Tuesday, March 22, 2011

It's a little late, but...

Modern Thought
                The humans in Avatar have a very mechanistic worldview, and they exploit the resources of Pandora to make money, not out of any altruistic sense of compassion for their fellow man. This mechanistic worldview is shown almost immediately in the film during Jake Sully’s flight to the human base on Pandora where there are shots of a huge piece of industrial equipment that appears to have some agricultural purpose. Also displayed are many smokestacks around the base, polluting the virgin world. It’s likely that the majority of humans on Pandora have this viewpoint and goal of progress because of the incredible expense involved in interstellar travel, even in the suture setting of Avatar, though it is probably not a stance echoed by the rest of humanity. Pandora’s scientists appear to simply want to observe how Pandora works as scholarly pursuits.
Parker Selfridge, as executive of the human presence of Pandora, displays a lack of deontological ethics and an exclusive view of humanism when he talks about trying to bring medicine, education, and roads to the Na’vi, in that he implies that all these attempts at good deeds are only to convince the natives to move the home tree because it rests atop a large deposit of a valuable mineral, rather than helping the Na’vi just to help them. He also engages Grace Augustine numerous times about the inner workings of the creatures of Pandora and uses dualisms to justify his behavior to himself (calling them fly-bitten savages, blue monkey, etc.) One memorable exchange occurs when Grace is attempting to explain to Parker the bonds in the trees, which are analogous to neurons of the human brain and can even contain memories, though this is at best Reductionism, because the neural network of trees on Pandora can account for many more feats than simply retaining memories, such as listening to and answering prayers, and moving a consciousness (such as Jake’s) from one body and into another. When Selfridge explains that “killing the indigenous looks bad,” this line implies that most of humanity on Earth still shares “A homocentric ethic (grounded in the social good) [that underlies] ecological movements whose primary goal is social justice for all people” (Merchant 64)
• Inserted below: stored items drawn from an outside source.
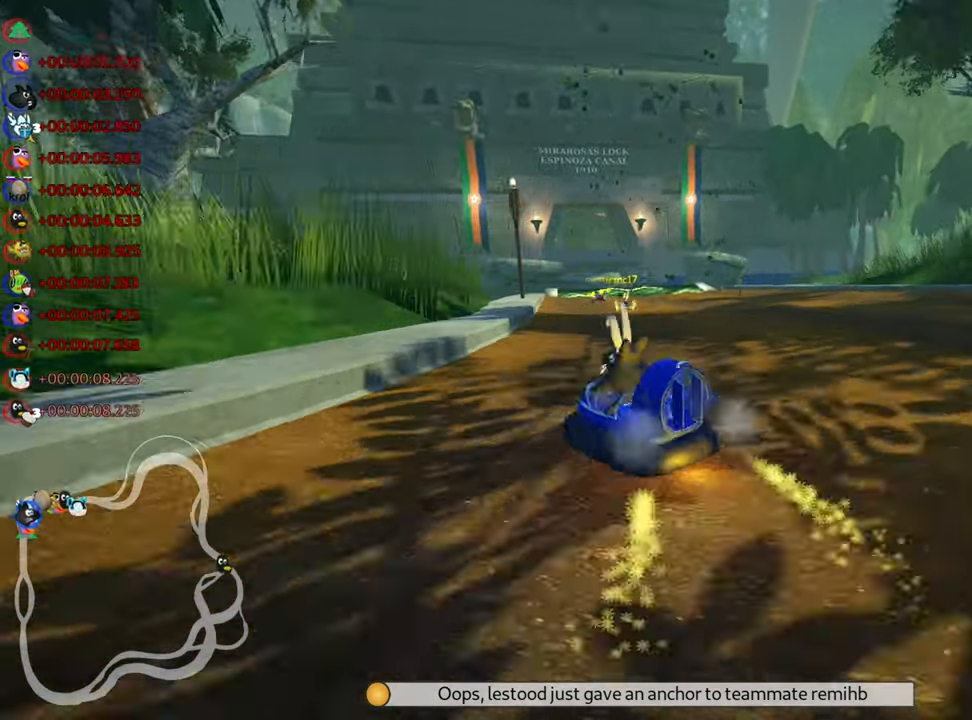
{"keys": ["right", "skid", "up"], "events": []}
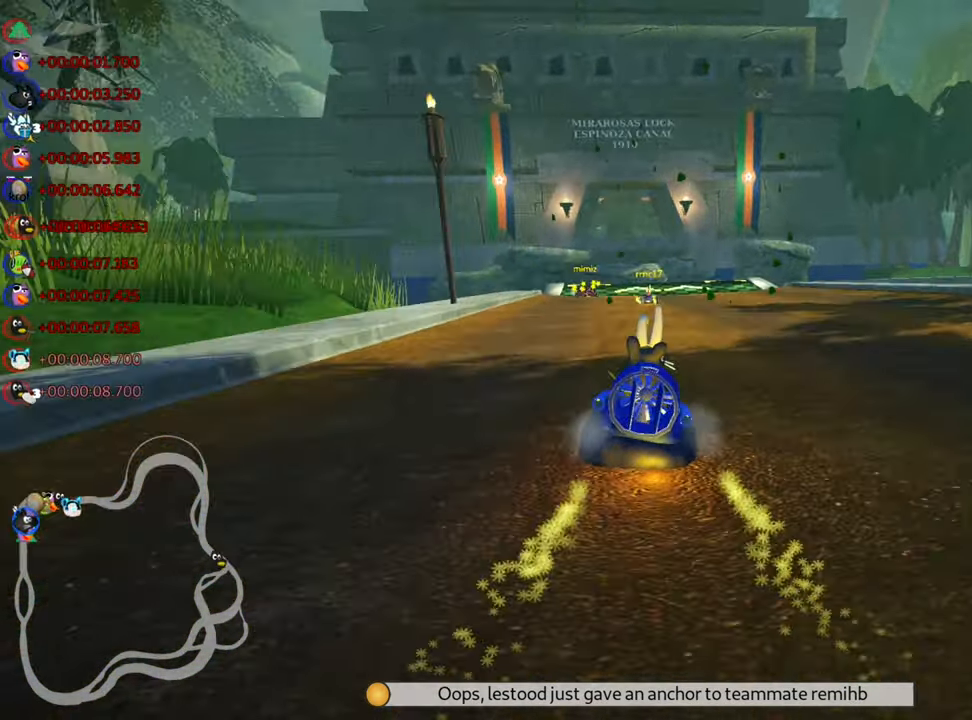
{"keys": ["right", "up"], "events": [[500, "skid", "up"]]}
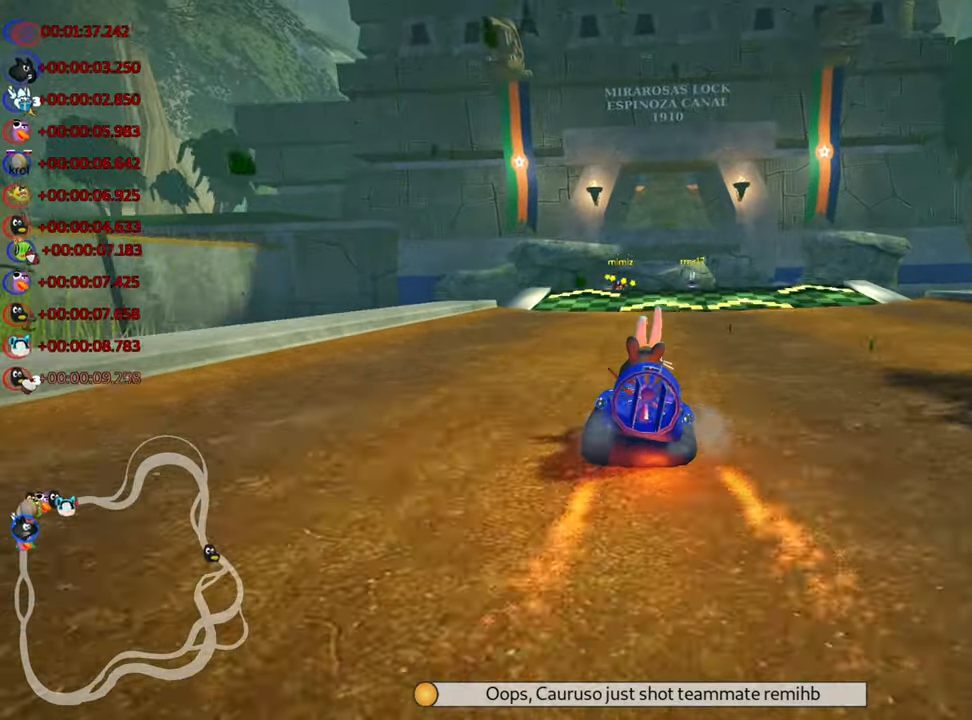
{"keys": ["up"], "events": [[33, "right", "up"]]}
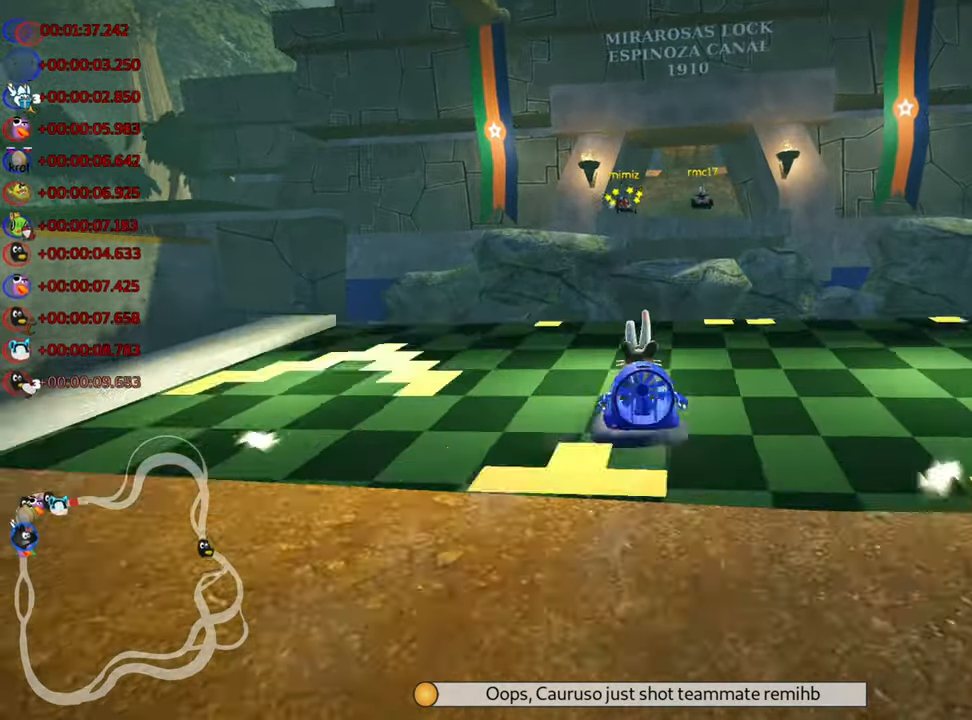
{"keys": ["up"], "events": []}
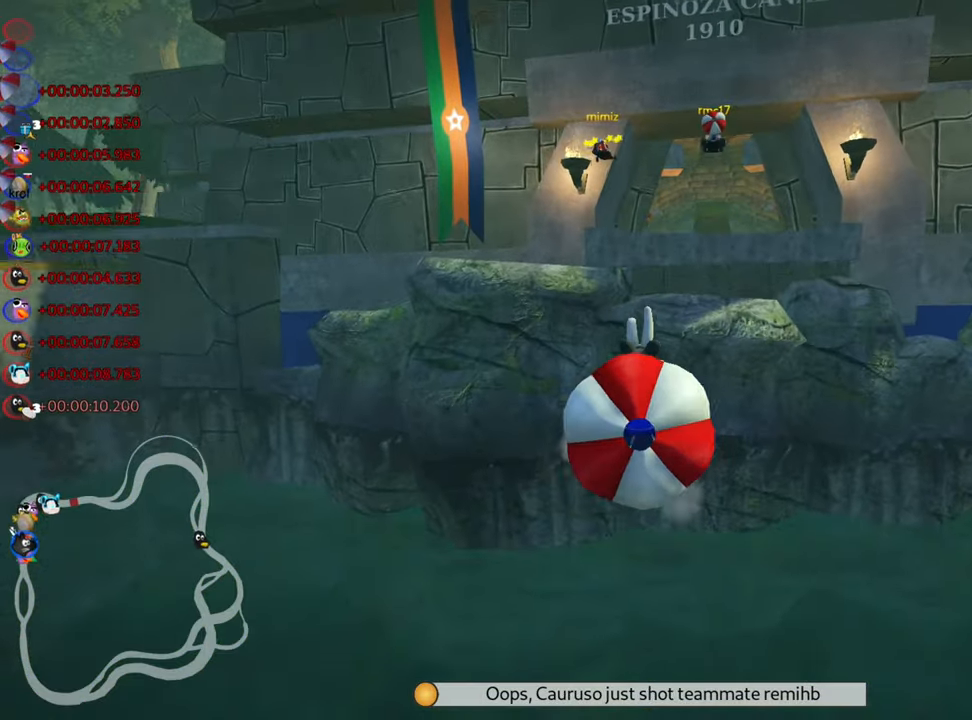
{"keys": ["up"], "events": []}
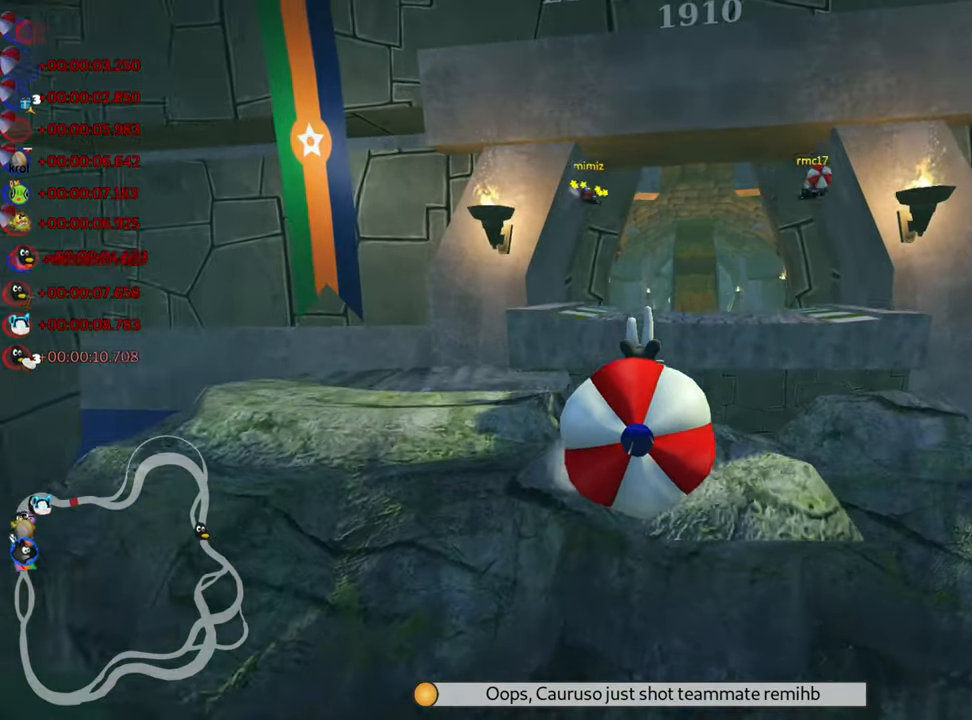
{"keys": ["up"], "events": []}
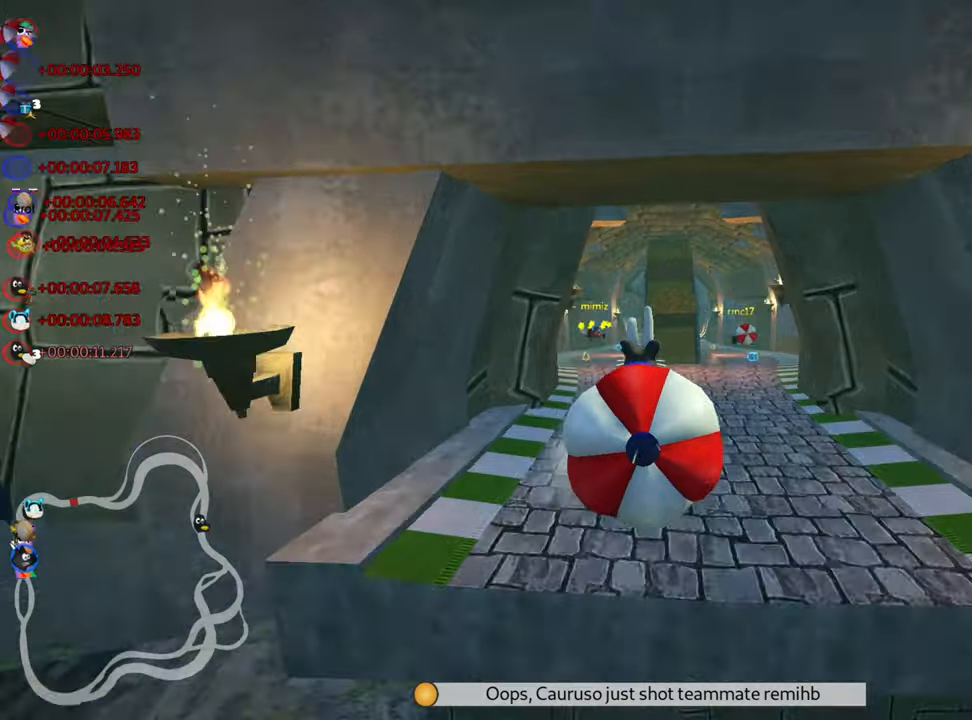
{"keys": ["left", "skid", "up"], "events": [[34, "left", "down"], [317, "left", "up"], [484, "left", "down"], [484, "skid", "down"]]}
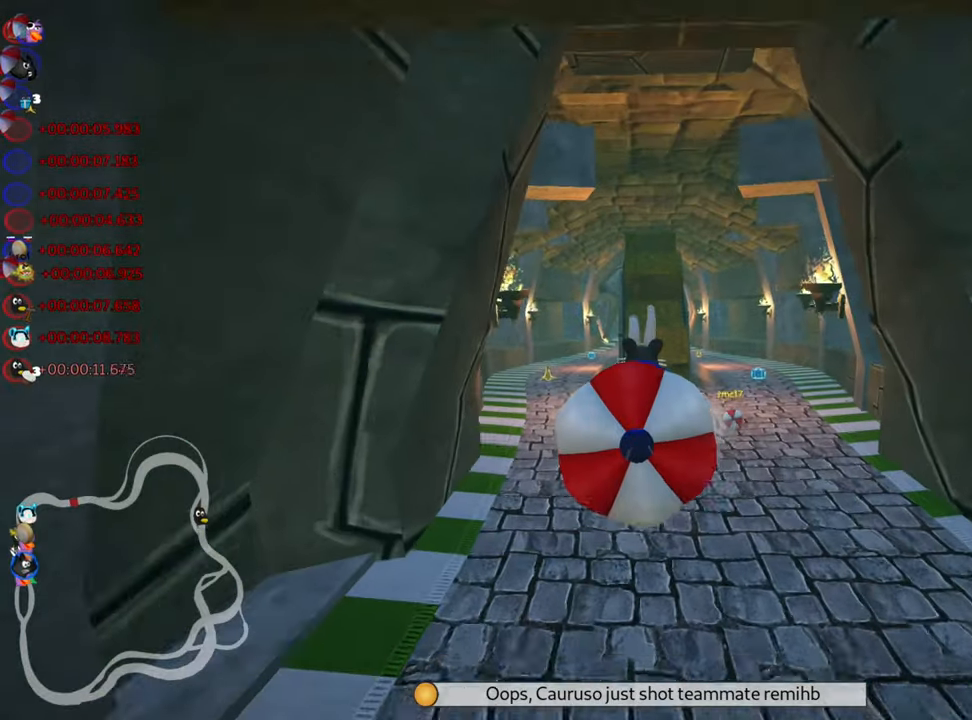
{"keys": ["left", "up"], "events": [[217, "skid", "up"]]}
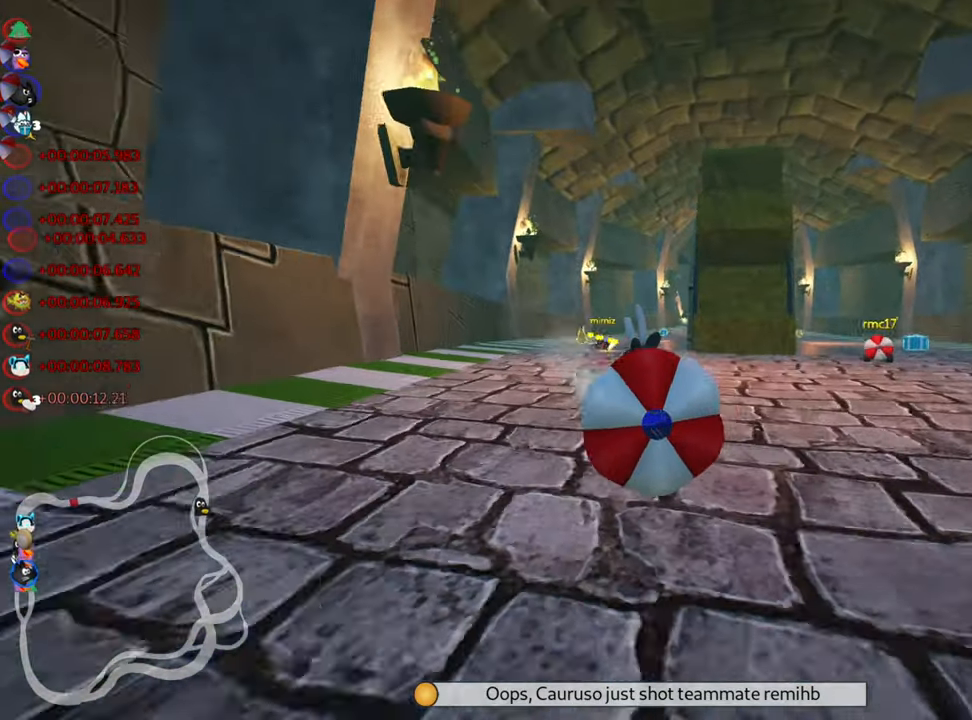
{"keys": ["right", "up"], "events": [[150, "left", "up"], [484, "right", "down"]]}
                The Na’vi, and Neytiri in particular, have a view that their world cannot be broken into parts, that everything is connected and there is a universal network of energy that flows between all living things. This is echoed by the fact that the individual Na’vi can form a biological link with other animals on Pandora and share some thoughts and nervous sensations. This notion is at odds with the human paradigms of anthropocentrism and atomism, because the Na’vi do not make much distinction between themselves and the animals, because they can literally share experiences with one another. These bonds are part of their master narrative, and their deity Eywa is the result of all this pairing between separate organisms. Though within the Na’vi’s master narrative there are accounts of a few individuals: the Riders of Last Shadow, a few Na’vi that have tamed the large flying beast that preys on the banshees of Pandora.